William Witte
Founder and CEO at Related California

Bill Witte’s Related California is a go-to developer for many of Southern California’s most ambitious projects, and 2025 has been no exception.
Since delivering Downtown L.A.’s $1 billion, Gehry-designed project called The Grand three years ago, the firm has expanded its focus from downtowns to what Witte calls “urban projects in suburban locations.” As such, Witte’s pipeline currently features a $3 billion plan to turn an outdated mall in Santa Ana into more than 3,000 apartments, a hotel, senior housing and 350,000 square feet of retail adjacent to South Coast Plaza.
Also in Orange County, Related is replacing a former movie theater with a two-tower, 140-unit condo complex at Fashion Island in posh Newport Beach. And in Los Angeles County, the firm is opening a mixed-income, 275-unit apartment building atop a brand-new 50,000-square-foot Vons supermarket in Santa Monica.
Witte acknowledges that urban cores have struggled to rebound.
“COVID really hurt Downtown Los Angeles … it’s been a challenge,” he said, noting that office vacancies and public safety concerns continue to slow recovery. Still, he sees early signs of life as those centers stabilize.
And, while headlines exclaim a corporate exodus from California, Witte argues that “the bigger problem for California is working- and middle-class people leaving for affordability.”
On the policy front, Witte praised recent reforms to the dreaded California Environmental Quality Act as “hugely significant” for shaving years off approval timelines.

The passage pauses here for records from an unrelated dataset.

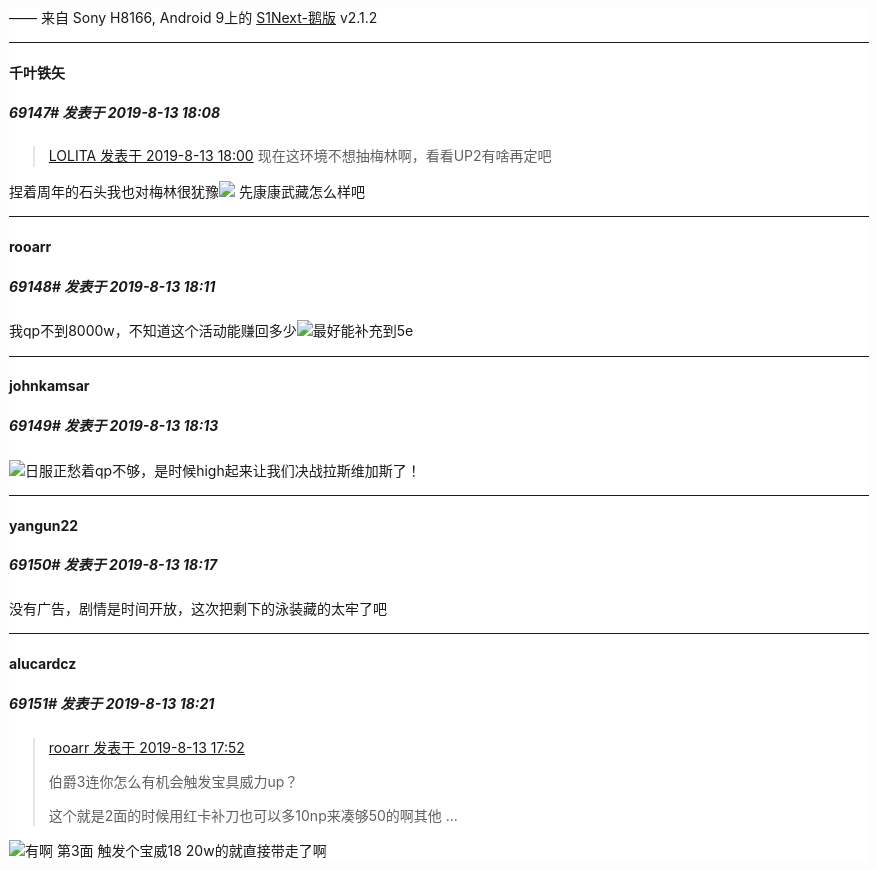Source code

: —— 来自 Sony H8166, Android 9上的 [S1Next-鹅版](https://github.com/ykrank/S1-Next/releases) v2.1.2


*****

####  千叶铁矢
##### 69147#       发表于 2019-8-13 18:08


<blockquote><a href="httphttps://bbs.saraba1st.com/2b/forum.php?mod=redirect&amp;goto=findpost&amp;pid=44897877&amp;ptid=1085254" target="_blank">LOLITA 发表于 2019-8-13 18:00</a>
现在这环境不想抽梅林啊，看看UP2有啥再定吧</blockquote>
捏着周年的石头我也对梅林很犹豫<img src="https://static.saraba1st.com/image/smiley/face2017/068.png" referrerpolicy="no-referrer">
先康康武藏怎么样吧


*****

####  rooarr
##### 69148#       发表于 2019-8-13 18:11


我qp不到8000w，不知道这个活动能赚回多少<img src="https://static.saraba1st.com/image/smiley/face2017/067.png" referrerpolicy="no-referrer">最好能补充到5e


*****

####  johnkamsar
##### 69149#       发表于 2019-8-13 18:13


<img src="https://static.saraba1st.com/image/smiley/face2017/037.png" referrerpolicy="no-referrer">日服正愁着qp不够，是时候high起来让我们决战拉斯维加斯了！


*****

####  yangun22
##### 69150#       发表于 2019-8-13 18:17


没有广告，剧情是时间开放，这次把剩下的泳装藏的太牢了吧


*****

####  alucardcz
##### 69151#       发表于 2019-8-13 18:21


<blockquote><a href="httphttps://bbs.saraba1st.com/2b/forum.php?mod=redirect&amp;goto=findpost&amp;pid=44897753&amp;ptid=1085254" target="_blank">rooarr 发表于 2019-8-13 17:52</a>

伯爵3连你怎么有机会触发宝具威力up？

这个就是2面的时候用红卡补刀也可以多10np来凑够50的啊其他 ...</blockquote>
<img src="https://static.saraba1st.com/image/smiley/face2017/067.png" referrerpolicy="no-referrer">有啊 第3面 触发个宝威18 20w的就直接带走了啊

But high interest rates, insurance costs and the sharp increase in construction costs — up 30 to 40 percent since pre-COVID, Witte said — still threaten project feasibility, and housing production in general.
Meanwhile, Related’s affordable housing division is pushing forward with 47 projects with the help of affordable housing funds and subsidies. Without new funding sources like a proposed $10 billion state housing bond in 2026, Witte warned, “there will be a retrenchment on the affordable side.”
And, yet, somehow, through all that, Related California continues to deliver some of the biggest housing projects in the state.